__Tasks to perform__:
- a) From the article on repertory cinemas, write out the part that opens with the words containing "As the film" and closes with "cinema-going experience alive.", substituting "older films" for "classic movies".
- b) Answer these questions using the article on repertory cinemas:
(i) How many seats did the Toronto Underground Cinema have to fill?
(ii) How much can one of the servers that run digital projection systems cost?
(iii) Which old movie is named as available in a format compatible with the new projection systems?

__Passage provided__:
——————————
Seeing Is Believing
'The Rep' charts the slow death of cinema-going
When Nigel Agnew, Charlie Lawton, and Alex Woodside launched the Toronto Underground Cinema in a vacant basement theatre two years ago, they had no idea what they were getting themselves into. Nor did filmmaker Morgan White, who approached them shortly after opening weekend proposing to make a comedy web series about day-to-day-operations at the Underground. "I had this kind of idyllic dream of what it was to run a cinema," White told the Chronicle. But it wasn't idyllic. Repairing broken 35mm projectors, hustling for print publicity, and building a creative program calendar turned out to be the easy parts of the job. The hard part was filling 679 seats. Most screenings drew around 20 customers. The near-empty auditorium belied a troubling story, White realized – not just about the tensions that can boil up between three friends staking all their time and energy on a chancy start-up, but about repertory theatres in peril all over North America.
As the film industry struggles through the digital transition – its greatest period of turmoil since the advent of sound – reps are struggling to survive. The Rep is the anatomy of this collective passion project. Some reps are for-profit, some are nonprofit, some are single-screen, others have two or three. What they all have in common is a commitment to showing classic movies. They play a vital role in film preservation because they keep the cinema-going experience alive.
In the last five years, the entirety of the exhibition sector has been hit with steeply declining ticket sales, thanks to the increasing viability of online streaming, downloads and hi-def video-on-demand. Meanwhile, theatres throughout North America have been phasing out their 35mm projectors (and projectionists) in favor of automated digital projection systems run by servers that can cost a hundred thousand dollars apiece. (These servers have a tendency to crash, as numerous festival disasters have borne out.) Many independent first-and-second-run theatres have folded due to the cost, but the situation is particularly bad for reps.
Reps don't want to go digital. For one thing, they like film as an analog medium. It has more texture, more warmth, more dimension than digital, they say. For another, they depend on 35mm print distribution for their programming. Studios are releasing new movies digitally, but they have little incentive to transfer their 35mm back catalogues to the same cinema-quality formats. As a result, only the most popular old movies are released in a format compatible with the new projection systems. Gone With The Wind is available, but Don Siegel's The Beguiled probably never will be, and it's the latter film that fits with the fundamental rep ethic of obscure, deep-cut programming. To top it all off, the studios are increasingly reluctant to strike new 35mm prints from old film negatives, creating a scarcity economy that allows them to raise rental costs.
——————————
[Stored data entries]
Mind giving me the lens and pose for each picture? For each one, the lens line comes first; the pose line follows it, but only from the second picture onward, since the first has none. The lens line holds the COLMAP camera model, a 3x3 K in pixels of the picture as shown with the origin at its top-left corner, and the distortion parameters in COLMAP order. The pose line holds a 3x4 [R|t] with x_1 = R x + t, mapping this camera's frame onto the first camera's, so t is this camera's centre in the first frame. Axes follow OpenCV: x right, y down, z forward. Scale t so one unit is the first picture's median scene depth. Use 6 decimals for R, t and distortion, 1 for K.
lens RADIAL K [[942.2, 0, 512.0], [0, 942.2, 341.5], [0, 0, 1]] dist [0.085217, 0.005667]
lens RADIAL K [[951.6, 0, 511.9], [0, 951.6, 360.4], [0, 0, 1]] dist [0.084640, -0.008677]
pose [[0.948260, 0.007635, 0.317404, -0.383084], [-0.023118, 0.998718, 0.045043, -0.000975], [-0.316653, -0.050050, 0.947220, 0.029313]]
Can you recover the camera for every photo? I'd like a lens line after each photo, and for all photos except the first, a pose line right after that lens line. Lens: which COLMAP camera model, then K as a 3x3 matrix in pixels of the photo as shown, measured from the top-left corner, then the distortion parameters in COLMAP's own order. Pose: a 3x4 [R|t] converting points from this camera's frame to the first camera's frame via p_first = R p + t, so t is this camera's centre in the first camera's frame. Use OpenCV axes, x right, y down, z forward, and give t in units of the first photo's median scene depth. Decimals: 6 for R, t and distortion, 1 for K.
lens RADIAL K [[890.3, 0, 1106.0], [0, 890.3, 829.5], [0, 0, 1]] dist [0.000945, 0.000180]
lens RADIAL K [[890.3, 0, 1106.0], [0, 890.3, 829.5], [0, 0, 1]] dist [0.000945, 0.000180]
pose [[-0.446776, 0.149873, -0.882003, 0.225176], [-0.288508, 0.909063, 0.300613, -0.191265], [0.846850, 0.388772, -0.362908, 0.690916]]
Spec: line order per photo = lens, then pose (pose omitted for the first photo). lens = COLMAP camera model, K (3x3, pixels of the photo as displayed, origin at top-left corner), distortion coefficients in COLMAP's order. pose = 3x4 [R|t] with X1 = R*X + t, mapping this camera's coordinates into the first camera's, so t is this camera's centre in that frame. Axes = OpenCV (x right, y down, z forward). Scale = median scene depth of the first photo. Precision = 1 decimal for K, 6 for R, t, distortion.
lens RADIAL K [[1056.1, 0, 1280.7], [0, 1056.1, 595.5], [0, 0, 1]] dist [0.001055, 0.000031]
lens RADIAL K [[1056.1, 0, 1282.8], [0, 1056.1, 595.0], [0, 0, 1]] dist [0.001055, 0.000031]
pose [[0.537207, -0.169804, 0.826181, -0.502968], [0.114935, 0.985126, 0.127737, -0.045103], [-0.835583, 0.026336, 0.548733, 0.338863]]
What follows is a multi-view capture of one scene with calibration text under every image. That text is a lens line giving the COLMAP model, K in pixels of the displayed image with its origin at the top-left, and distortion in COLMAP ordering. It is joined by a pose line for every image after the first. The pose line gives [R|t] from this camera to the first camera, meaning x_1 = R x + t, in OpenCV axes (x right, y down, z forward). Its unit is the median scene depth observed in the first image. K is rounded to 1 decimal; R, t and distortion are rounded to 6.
——————————
__Task-by-task results__:
- a)
As the film industry struggles through the digital transition – its greatest period of turmoil since the advent of sound – reps are struggling to survive. The Rep is the anatomy of this collective passion project. Some reps are for-profit, some are nonprofit, some are single-screen, others have two or three. What they all have in common is a commitment to showing older films. They play a vital role in film preservation because they keep the cinema-going experience alive.

- b)
(i) 679 seats.
(ii) A hundred thousand dollars apiece.
(iii) Gone With The Wind.